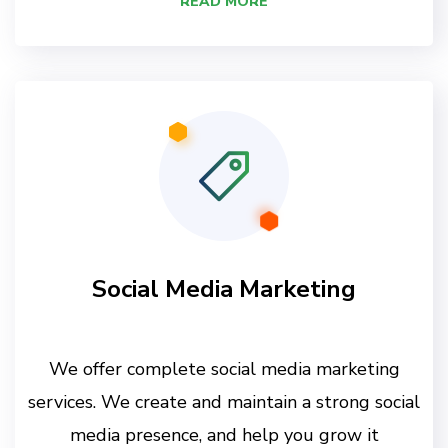
READ MORE
Social Media Marketing
We offer complete social media marketing
services. We create and maintain a strong social
media presence, and help you grow it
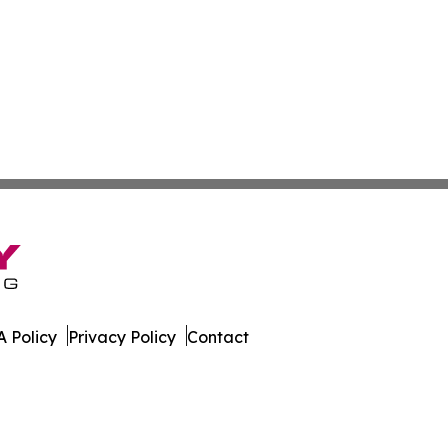
 Policy
Privacy Policy
Contact
s. All Rights Reserved.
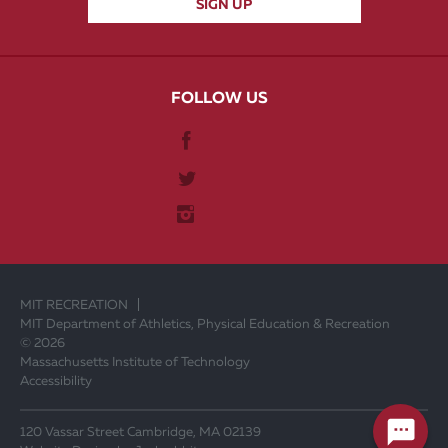
FOLLOW US
MIT RECREATION
MIT Department of Athletics, Physical Education & Recreation
© 2026
Massachusetts Institute of Technology
Accessibility
120 Vassar Street Cambridge, MA 02139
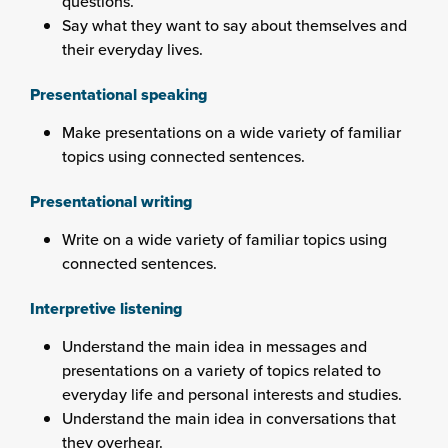
questions.
Say what they want to say about themselves and
their everyday lives.
Presentational speaking
Make presentations on a wide variety of familiar
topics using connected sentences.
Presentational writing
Write on a wide variety of familiar topics using
connected sentences.
Interpretive listening
Understand the main idea in messages and
presentations on a variety of topics related to
everyday life and personal interests and studies.
Understand the main idea in conversations that
they overhear.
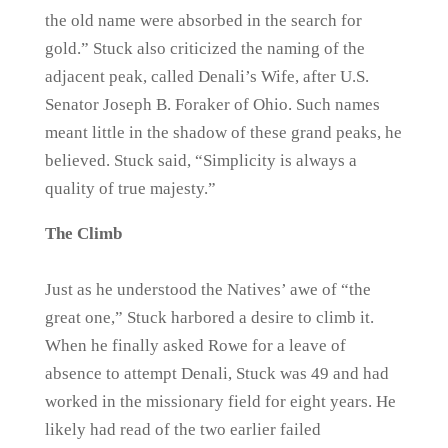
the old name were absorbed in the search for
gold.” Stuck also criticized the naming of the
adjacent peak, called Denali’s Wife, after U.S.
Senator Joseph B. Foraker of Ohio. Such names
meant little in the shadow of these grand peaks, he
believed. Stuck said, “Simplicity is always a
quality of true majesty.”
The Climb
Just as he understood the Natives’ awe of “the
great one,” Stuck harbored a desire to climb it.
When he finally asked Rowe for a leave of
absence to attempt Denali, Stuck was 49 and had
worked in the missionary field for eight years. He
likely had read of the two earlier failed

************

▸ **Brief**
If a picture falls within the lines from the one containing "presentations on a variety" through the end of the material, leave it out while repeating those lines exactly.

▸ **Reply**
presentations on a variety of topics related to
everyday life and personal interests and studies.
Understand the main idea in conversations that
they overhear.
the old name were absorbed in the search for
gold.” Stuck also criticized the naming of the
adjacent peak, called Denali’s Wife, after U.S.
Senator Joseph B. Foraker of Ohio. Such names
meant little in the shadow of these grand peaks, he
believed. Stuck said, “Simplicity is always a
quality of true majesty.”
The Climb
Just as he understood the Natives’ awe of “the
great one,” Stuck harbored a desire to climb it.
When he finally asked Rowe for a leave of
absence to attempt Denali, Stuck was 49 and had
worked in the missionary field for eight years. He
likely had read of the two earlier failed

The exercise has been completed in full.